Clone the git repository with the command:

git clone https://github.com/spring-projects/spring-petclinic.git

To use buildpacks, ensure you have Docker installed.

To build the sample application with a buildpack, we’ll need to install what is known as a platform, which in our case is a CLI tool called pack. You can find installation instructions for pack here, with packages available for most major operating systems.

When you first run the pack, you will be prompted to configure a default builder. We’ll cover terminology like builder in subsequent posts. For now, we need to understand that a builder contains the buildpacks that compile our code and that companies like Heroku and Google, and groups like Paketo, provide several builders we can use.

Here is the output of the pack asking us to define a default builder:

Please select a default builder with:

pack config default-builder <builder-image>

Suggested builders:
Google: gcr.io/buildpacks/builder:v1 Ubuntu 18 base image with buildpacks for .NET, Go, Java, Node.js, and Python
Heroku: heroku/buildpacks:18 Base builder for Heroku-18 stack, based on ubuntu:18.04 base image
Heroku: heroku/buildpacks:20 Base builder for Heroku-20 stack, based on ubuntu:20.04 base image
Paketo Buildpacks: paketobuildpacks/builder:base Ubuntu bionic base image with buildpacks for Java, .NET Core, NodeJS, Go, Ruby, NGINX and Procfile
Paketo Buildpacks: paketobuildpacks/builder:full Ubuntu bionic base image with buildpacks for Java, .NET Core, NodeJS, Go, PHP, Ruby, Apache HTTPD, NGINX and Procfile
Paketo Buildpacks: paketobuildpacks/builder:tiny Tiny base image (bionic build image, distroless-like run image) with buildpacks for Java Native Image and Go

Tip: Learn more about a specific builder with:
pack builder inspect <builder-image>

We’ll make use of the Heroku Ubuntu 20.04 builder, which we configure with the command:

pack config default-builder heroku/buildpacks:20

Then, in the spring-petclinic directory, run the command:

pack build myimage

It is important to note that we do not need to have the Java Development Kit (JDK) or Maven installed for pack to build our source code. We also don’t need to tell pack that we are trying to build Java code. The Heroku builder (or any other builder you may be using) conveniently takes care of all of this for us.

The first time build runs, all of the application dependencies are downloaded. And there are a lot! It took around 30 minutes to complete the downloads on my home internet connection. Once these downloads are complete, the application is compiled and a Docker image called myimage is created. We can verify this by running the command:

docker image ls --filter reference=myimage

To run the Docker image, run the command:

docker run -p 8080:8080 myimage

The resulting web application has been exposed on port 8080, so we can access it via the URL http://localhost:8080. The result is a web page that looks like this:

It’s worth taking a moment to appreciate what we just achieved here. With a single command, we compiled source code that had no Docker configuration into an executable Docker image. We never needed to install any Java tooling or configure any Java settings.

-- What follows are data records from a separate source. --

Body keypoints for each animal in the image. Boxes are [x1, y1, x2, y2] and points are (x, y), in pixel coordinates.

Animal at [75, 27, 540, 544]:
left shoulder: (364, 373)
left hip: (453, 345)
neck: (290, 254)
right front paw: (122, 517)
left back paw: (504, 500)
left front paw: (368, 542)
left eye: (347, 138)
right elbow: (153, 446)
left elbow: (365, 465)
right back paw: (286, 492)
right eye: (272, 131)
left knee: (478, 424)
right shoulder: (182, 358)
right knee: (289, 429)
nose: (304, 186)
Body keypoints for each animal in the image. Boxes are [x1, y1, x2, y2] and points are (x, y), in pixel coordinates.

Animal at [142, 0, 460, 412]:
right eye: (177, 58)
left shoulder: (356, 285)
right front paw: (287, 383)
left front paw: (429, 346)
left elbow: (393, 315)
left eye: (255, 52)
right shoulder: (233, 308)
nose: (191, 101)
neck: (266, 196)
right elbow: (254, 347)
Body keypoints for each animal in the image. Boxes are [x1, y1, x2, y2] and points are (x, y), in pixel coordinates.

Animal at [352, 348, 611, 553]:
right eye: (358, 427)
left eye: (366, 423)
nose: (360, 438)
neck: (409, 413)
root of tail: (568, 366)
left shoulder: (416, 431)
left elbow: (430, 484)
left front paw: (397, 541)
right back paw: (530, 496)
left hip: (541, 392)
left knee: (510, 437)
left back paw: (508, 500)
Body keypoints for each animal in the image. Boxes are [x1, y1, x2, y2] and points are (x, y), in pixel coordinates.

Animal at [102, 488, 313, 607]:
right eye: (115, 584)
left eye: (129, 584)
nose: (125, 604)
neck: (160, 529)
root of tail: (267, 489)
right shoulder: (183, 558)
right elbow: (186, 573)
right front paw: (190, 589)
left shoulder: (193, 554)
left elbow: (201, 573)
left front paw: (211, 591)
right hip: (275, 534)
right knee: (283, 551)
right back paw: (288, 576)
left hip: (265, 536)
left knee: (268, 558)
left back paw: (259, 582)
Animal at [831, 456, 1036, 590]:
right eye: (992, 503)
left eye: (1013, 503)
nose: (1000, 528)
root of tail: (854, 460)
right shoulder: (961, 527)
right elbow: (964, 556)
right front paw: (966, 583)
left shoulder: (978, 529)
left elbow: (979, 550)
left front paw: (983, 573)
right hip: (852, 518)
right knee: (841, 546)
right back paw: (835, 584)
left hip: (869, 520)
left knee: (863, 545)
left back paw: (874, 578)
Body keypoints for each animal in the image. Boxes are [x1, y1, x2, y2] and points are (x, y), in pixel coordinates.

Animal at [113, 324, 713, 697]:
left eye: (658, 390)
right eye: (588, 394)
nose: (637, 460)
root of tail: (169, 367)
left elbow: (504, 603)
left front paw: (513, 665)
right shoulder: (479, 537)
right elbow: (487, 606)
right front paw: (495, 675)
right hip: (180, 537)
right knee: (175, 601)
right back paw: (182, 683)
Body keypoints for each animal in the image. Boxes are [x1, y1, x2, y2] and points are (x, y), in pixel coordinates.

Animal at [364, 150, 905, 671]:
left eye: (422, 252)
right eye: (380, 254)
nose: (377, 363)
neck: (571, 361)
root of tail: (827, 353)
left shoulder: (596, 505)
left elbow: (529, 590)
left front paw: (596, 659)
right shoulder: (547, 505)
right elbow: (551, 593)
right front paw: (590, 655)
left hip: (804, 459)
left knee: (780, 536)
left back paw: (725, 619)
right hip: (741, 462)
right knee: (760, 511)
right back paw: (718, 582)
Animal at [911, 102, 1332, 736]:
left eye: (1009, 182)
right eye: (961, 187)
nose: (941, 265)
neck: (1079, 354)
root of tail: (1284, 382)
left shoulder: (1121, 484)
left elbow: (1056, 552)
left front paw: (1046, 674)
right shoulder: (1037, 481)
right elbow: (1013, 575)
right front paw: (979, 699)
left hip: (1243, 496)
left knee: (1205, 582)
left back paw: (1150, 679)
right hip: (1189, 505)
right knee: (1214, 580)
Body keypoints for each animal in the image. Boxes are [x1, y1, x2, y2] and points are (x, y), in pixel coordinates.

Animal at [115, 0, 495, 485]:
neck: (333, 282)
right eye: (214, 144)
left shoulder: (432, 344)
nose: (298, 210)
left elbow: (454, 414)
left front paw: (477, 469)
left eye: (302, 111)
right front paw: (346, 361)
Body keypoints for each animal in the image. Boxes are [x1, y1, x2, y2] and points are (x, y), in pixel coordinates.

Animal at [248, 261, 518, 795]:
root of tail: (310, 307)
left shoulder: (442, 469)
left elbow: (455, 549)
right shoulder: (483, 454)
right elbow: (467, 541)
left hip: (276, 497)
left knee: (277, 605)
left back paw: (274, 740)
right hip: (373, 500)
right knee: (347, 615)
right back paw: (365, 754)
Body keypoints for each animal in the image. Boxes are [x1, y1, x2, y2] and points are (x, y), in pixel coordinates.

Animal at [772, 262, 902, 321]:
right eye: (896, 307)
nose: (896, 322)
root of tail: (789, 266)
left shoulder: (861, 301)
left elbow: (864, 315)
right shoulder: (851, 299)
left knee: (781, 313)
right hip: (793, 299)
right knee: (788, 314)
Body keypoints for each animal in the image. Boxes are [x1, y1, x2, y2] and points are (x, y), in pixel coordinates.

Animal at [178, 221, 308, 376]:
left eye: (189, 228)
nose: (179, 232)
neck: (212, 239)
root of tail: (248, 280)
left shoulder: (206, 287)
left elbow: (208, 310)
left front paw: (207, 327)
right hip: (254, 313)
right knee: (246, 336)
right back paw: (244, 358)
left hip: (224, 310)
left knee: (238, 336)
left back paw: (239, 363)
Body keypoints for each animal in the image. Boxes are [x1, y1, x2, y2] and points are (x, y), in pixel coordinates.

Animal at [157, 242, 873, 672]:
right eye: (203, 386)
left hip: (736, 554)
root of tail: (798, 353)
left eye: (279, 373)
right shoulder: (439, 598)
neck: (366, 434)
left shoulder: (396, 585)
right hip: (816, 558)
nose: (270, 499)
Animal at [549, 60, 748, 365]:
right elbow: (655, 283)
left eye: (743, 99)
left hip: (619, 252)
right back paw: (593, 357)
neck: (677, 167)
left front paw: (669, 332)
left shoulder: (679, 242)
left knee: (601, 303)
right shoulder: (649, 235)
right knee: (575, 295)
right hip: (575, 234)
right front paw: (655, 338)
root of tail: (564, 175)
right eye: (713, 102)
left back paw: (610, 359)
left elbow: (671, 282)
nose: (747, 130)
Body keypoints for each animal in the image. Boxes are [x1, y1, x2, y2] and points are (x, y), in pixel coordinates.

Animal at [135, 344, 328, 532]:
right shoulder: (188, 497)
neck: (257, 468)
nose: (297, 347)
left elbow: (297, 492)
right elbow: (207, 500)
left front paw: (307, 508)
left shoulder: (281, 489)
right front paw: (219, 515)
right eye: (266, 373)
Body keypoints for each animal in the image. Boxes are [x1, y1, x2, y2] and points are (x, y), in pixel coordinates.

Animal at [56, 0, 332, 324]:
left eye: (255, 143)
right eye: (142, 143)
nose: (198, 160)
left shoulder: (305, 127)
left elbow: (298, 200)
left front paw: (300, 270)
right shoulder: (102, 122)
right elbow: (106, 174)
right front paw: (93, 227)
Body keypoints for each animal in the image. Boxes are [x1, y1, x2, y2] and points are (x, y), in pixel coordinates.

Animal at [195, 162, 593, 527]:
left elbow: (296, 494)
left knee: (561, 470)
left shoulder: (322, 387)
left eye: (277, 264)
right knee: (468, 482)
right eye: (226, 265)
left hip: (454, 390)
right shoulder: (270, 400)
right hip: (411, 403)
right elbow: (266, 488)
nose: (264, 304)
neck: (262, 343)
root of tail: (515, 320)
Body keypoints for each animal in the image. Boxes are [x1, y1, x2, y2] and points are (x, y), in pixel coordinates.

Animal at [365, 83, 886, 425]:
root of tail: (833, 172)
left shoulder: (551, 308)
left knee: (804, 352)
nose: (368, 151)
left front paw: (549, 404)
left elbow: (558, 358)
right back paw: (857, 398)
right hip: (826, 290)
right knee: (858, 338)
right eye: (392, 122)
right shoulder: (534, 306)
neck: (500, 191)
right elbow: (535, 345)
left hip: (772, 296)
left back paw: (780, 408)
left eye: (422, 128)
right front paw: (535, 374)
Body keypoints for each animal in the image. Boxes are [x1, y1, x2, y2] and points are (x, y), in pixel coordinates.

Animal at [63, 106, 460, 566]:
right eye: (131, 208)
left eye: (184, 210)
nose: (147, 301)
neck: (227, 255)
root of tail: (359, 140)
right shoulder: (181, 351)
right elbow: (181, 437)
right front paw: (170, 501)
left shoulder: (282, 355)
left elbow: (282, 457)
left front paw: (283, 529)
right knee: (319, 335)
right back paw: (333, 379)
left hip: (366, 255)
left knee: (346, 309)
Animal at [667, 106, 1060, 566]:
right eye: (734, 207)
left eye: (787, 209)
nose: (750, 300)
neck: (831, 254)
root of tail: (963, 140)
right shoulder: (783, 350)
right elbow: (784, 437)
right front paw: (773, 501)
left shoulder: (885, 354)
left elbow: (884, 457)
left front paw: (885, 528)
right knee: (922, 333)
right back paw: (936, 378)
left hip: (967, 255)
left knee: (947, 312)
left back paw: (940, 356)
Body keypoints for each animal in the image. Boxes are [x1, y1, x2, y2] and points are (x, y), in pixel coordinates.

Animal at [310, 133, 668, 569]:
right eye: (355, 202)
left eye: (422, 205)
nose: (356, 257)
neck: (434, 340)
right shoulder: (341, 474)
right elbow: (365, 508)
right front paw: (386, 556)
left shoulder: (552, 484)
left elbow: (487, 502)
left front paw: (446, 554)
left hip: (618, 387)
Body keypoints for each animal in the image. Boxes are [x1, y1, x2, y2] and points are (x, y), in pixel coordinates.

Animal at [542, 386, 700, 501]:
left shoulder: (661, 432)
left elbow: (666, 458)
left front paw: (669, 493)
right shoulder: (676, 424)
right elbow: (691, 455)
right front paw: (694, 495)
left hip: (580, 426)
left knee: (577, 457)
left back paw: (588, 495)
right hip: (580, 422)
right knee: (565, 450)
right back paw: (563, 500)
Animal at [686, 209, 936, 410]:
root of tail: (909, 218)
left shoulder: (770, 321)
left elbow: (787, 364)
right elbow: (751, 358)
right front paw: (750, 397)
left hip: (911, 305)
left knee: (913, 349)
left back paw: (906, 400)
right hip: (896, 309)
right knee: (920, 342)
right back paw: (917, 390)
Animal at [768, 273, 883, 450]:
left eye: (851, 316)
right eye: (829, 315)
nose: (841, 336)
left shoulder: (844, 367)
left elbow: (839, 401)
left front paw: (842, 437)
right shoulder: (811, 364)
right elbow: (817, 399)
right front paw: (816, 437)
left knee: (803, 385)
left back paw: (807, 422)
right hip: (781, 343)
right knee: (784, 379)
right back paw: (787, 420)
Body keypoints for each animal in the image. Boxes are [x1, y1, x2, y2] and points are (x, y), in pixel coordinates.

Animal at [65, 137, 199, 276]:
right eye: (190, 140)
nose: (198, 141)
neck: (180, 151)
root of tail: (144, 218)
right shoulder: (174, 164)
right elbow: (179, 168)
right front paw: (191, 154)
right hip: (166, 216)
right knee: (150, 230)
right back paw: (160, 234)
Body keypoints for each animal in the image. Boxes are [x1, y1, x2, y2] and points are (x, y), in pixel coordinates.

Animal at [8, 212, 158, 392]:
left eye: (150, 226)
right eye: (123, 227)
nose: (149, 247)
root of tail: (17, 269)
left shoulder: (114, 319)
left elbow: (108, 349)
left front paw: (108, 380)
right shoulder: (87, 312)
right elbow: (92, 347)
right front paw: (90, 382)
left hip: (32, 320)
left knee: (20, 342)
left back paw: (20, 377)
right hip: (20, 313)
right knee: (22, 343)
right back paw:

To verify that the application dependencies were cached, run:

pack build myimage2

Notice this time that the build process completes much faster as all the downloads from the previous build are reused. This demonstrates how buildpacks provide an efficient build process.

The process we just ran through here is also easily repeated on any machine with Docker and the pack CLI installed. It would take very little to recreate this process in a CI server, meaning builds on a centralized build server and local developer’s machines work the same way.

Conclusion

The evolution of building software has seen engineering teams go from building on their local machines to building via a CI server to multistage Docker builds. Buildpacks take the best ideas from all of these practices to provide a build process that is identical whether run on a developer’s local machine or a CI server. They take advantage of the isolation and reproducibility of Docker without the overhead of forcing every developer to craft a best-practice Docker build script.

This post demonstrated how you can use publicly available buildpacks to quickly compile a traditional Java application into an executable Docker image.